The province’s petroleum industry will eventually have to stop the practice of pumping water down wells to produce more oil, says Alberta Environment Minister Lorne Taylor.

Public concern over injection of freshwater for enhanced oil recovery is growing faster than the industry’s efforts to reduce its use of fresh surface water and groundwater, Taylor told a Calgary oil and gas seminar on water management strategy.

“You need to do more,” he told industry participants at last week’s seminar, presented by The Canadian Institute.

“I would like to see, ultimately, the elimination of freshwater in oilfield injection,” Taylor added. “Not tomorrow, but over the longer term.”

Some Alberta communities, farmers, ranchers and other landowners say the practice, called waterflooding, is removing precious freshwater from the natural water cycle.

The issue reached a boiling point earlier this year when mayors of nine communities, along with several ranchers, opposed Capstone Energy Ltd.’s planned freshwater oilfield injection project at an Alberta Environmental Appeal Board hearing.

Acting on the board’s recommendations, Taylor approved Capstone’s licence to draw freshwater from the Red Deer River for the project.

However, he cut the amount of water the Calgary-based company is allowed to withdraw by one-third, to 219,000 cubic metres a year from 330,000 cubic metres, and he limited the licence to a one-year term. He also directed Capstone to look for an alternative supply of non-potable water for part of its operation.

Taylor warned seminar participants that their industry, especially if it doesn’t do a better job of communicating with the public about oilfield water use, “will see a lot more ‘Capstones.’ ” In a preliminary report released in April, an Alberta Environment advisory committee looking at water use recommended that the oil and gas sector continue taking steps to voluntarily cut back on freshwater in all its operations.

But the multi-stakeholder committee, which includes industry and environmental group representatives, stopped short of recommending a mandatory provincewide cap on the industry’s fresh water usage.

The committee is scheduled to submit its final recommendations by late summer or early fall, Taylor said.

“What I want to see are some concrete goals to actually reduce (oilfield) injection of potable water,” he said.

But some industry speakers at the seminar challenged the public perception that the oil and gas sector is using a lot of freshwater.

Less than one per cent of all fresh-water allocated by the province is actually being used for enhanced oil recovery, said Stuart Lunn, an environmental scientist with Imperial Oil Resources. In 2001, oil and gas companies pumped just over 37 million cubic metres of freshwater down wells, a fraction of the total 9.4 billion cubic metres of water allocated in the province.

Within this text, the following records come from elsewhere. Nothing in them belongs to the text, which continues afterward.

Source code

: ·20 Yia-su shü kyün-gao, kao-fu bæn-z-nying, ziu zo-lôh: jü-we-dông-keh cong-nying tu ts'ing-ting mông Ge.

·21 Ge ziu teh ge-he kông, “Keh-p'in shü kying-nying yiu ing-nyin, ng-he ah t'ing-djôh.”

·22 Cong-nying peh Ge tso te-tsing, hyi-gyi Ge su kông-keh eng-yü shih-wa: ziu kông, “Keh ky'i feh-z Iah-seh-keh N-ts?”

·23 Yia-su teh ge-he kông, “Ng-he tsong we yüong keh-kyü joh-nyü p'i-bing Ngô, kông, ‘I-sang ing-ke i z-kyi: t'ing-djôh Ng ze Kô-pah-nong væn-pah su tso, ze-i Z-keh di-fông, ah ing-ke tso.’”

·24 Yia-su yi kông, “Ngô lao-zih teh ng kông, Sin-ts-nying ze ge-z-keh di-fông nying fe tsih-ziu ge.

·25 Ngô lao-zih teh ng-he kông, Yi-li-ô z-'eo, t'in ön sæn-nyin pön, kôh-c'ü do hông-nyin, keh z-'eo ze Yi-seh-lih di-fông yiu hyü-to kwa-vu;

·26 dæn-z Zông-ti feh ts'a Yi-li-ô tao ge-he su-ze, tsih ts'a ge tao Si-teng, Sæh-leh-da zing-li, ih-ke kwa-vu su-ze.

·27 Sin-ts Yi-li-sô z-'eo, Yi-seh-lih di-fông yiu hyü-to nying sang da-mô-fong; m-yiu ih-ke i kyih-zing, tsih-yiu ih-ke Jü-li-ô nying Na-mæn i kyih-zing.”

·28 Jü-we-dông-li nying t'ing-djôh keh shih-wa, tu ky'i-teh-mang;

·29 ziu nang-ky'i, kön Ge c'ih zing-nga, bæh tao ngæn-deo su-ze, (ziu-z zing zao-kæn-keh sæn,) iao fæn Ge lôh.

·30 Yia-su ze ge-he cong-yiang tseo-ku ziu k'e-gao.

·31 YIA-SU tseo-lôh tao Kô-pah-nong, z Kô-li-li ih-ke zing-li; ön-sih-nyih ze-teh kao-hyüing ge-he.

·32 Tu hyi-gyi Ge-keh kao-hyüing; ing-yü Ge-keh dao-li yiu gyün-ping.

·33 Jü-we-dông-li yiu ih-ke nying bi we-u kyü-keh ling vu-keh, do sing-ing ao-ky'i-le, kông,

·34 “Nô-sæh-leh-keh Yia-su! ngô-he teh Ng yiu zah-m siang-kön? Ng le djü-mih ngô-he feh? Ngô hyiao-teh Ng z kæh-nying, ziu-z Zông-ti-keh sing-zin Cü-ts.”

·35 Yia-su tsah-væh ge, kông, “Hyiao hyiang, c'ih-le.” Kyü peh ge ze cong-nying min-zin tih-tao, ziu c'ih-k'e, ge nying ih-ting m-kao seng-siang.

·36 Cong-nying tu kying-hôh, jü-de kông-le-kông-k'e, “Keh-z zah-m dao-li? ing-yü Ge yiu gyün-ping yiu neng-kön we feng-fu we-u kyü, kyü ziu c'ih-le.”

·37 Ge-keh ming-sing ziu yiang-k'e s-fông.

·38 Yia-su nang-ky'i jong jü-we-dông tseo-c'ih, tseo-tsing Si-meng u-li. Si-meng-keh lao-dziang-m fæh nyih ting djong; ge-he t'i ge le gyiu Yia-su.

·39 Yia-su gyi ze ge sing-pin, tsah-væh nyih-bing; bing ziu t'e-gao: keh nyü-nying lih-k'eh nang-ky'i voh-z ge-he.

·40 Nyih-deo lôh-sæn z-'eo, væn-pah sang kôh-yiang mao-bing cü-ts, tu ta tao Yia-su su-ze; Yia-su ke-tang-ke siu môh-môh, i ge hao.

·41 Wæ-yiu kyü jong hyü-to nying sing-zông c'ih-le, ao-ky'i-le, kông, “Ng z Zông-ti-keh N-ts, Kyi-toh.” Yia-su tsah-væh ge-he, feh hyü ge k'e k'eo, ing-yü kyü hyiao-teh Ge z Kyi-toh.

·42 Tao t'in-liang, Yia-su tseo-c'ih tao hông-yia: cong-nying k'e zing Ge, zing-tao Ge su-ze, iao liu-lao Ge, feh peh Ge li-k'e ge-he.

In comparison, the agricultural sector is allocated nearly 45 per cent of the water in Alberta, Lunn said.

“By far the largest water user in the province is irrigation.”

His analysis found that oilfield injection used only 0.15 per cent of the total freshwater allocated in southern Alberta water basins and about three per cent of the total allocation in northern basins.

Lunn said it wouldn’t make sense for the government to target only the oil and gas industry for cutting back on freshwater usage, since the sector uses a relatively small amount of the resource.

Taylor acknowledged that “Alberta Environment does recognize that the oil industry does not use a lot of water.”

The industry also contributed more than $7 billion in oil and gas royalties to the province last year, he noted. This year’s royalties could be in excess of $8 billion – or more than one-third of the provincial budget, he added.

But unless the petroleum and other industries reduce their usage of fresh- water, Alberta won’t have sufficient water supplies in 10 to 20 years to sustain a growing population while still protecting the health of its rivers and lakes, Taylor said.

The government’s long-term water management strategy aims for a 30-per-cent reduction in total water usage across Alberta by 2015.

Taylor said he’ll ask the new provincial water advisory council, whose 24 members were announced at the end of May, to set water-conservation targets for all water-using sectors in the province.

Along with oilfield injection, the use of freshwater by oilsands operations is also coming under greater public scrutiny.

Ron Pauls, senior associate, environment for Syncrude Canada Ltd., says existing and approved oilsands mines near Fort McMurray are now allocated 1.6 per cent of the mean annual flow in the Athabasca River. Planned oilsands development will nearly double this allocation to 2.9 per cent by 2015.

Oilsands operators are working with other regional stakeholders on studies to determine by the end of next year the minimum flow needed in the Athabasca River to protect the aquatic ecosystem.

Depending on where that limit is set, it could affect production by existing oilsands plants and limit future development, Pauls said.

Syncrude, he noted, now obtains 79 per cent of the water for its operations by recycling and reusing water from its mine tailings storage ponds, and only 21 per cent is freshwater.